### TRY IT
Omit the images and return the remaining entries unchanged.
::: RAW DATA
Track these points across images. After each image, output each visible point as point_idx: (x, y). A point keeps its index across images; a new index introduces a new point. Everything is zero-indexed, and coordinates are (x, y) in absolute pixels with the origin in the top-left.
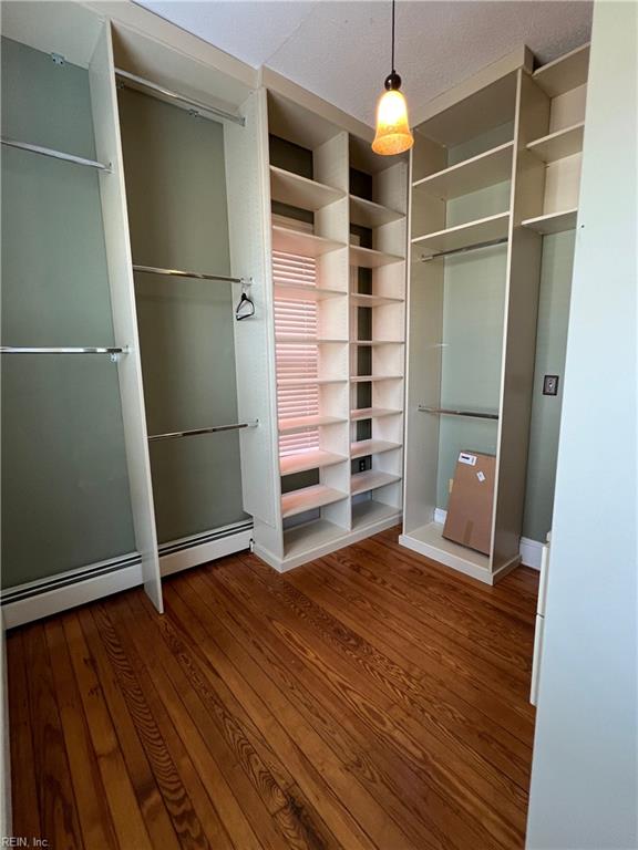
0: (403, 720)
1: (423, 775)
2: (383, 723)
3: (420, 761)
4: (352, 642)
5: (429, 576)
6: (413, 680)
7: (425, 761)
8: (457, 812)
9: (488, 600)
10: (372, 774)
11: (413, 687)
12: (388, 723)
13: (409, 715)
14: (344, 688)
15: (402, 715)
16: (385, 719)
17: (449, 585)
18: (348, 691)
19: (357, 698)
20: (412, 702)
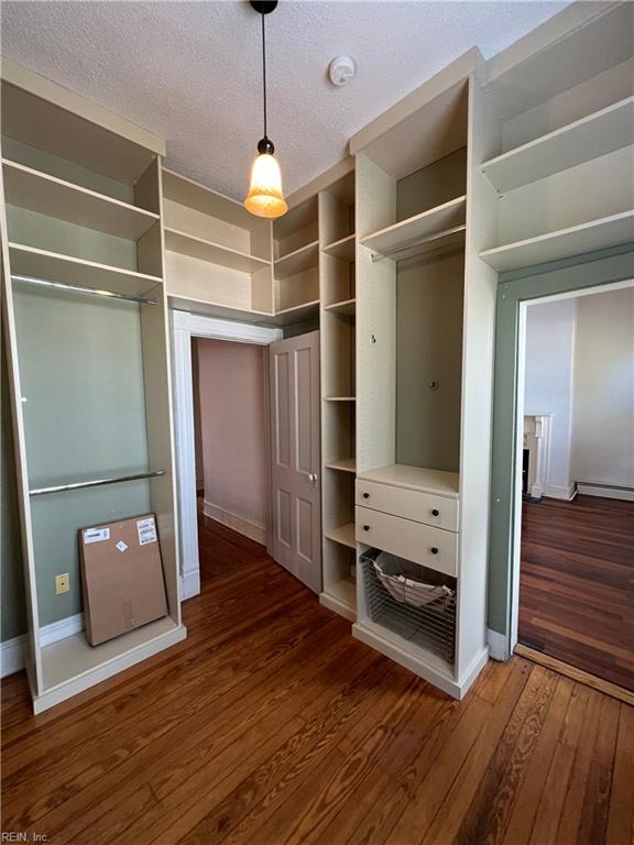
::::::
### RESPONSE TO THE TASK
Track these points across images. After each image, output each visible point as point_idx: (x, y). A point keeps its index across images; a new index introduces a new point. Everything is zero-indexed, and coordinates are (x, y) in absolute pixels with the origin in the top-left.
0: (403, 720)
1: (423, 775)
2: (383, 723)
3: (420, 761)
4: (352, 642)
5: (429, 576)
6: (413, 680)
7: (425, 761)
8: (457, 812)
9: (488, 600)
10: (372, 774)
11: (413, 687)
12: (388, 723)
13: (409, 715)
14: (344, 688)
15: (402, 715)
16: (385, 719)
17: (449, 585)
18: (348, 691)
19: (357, 698)
20: (412, 702)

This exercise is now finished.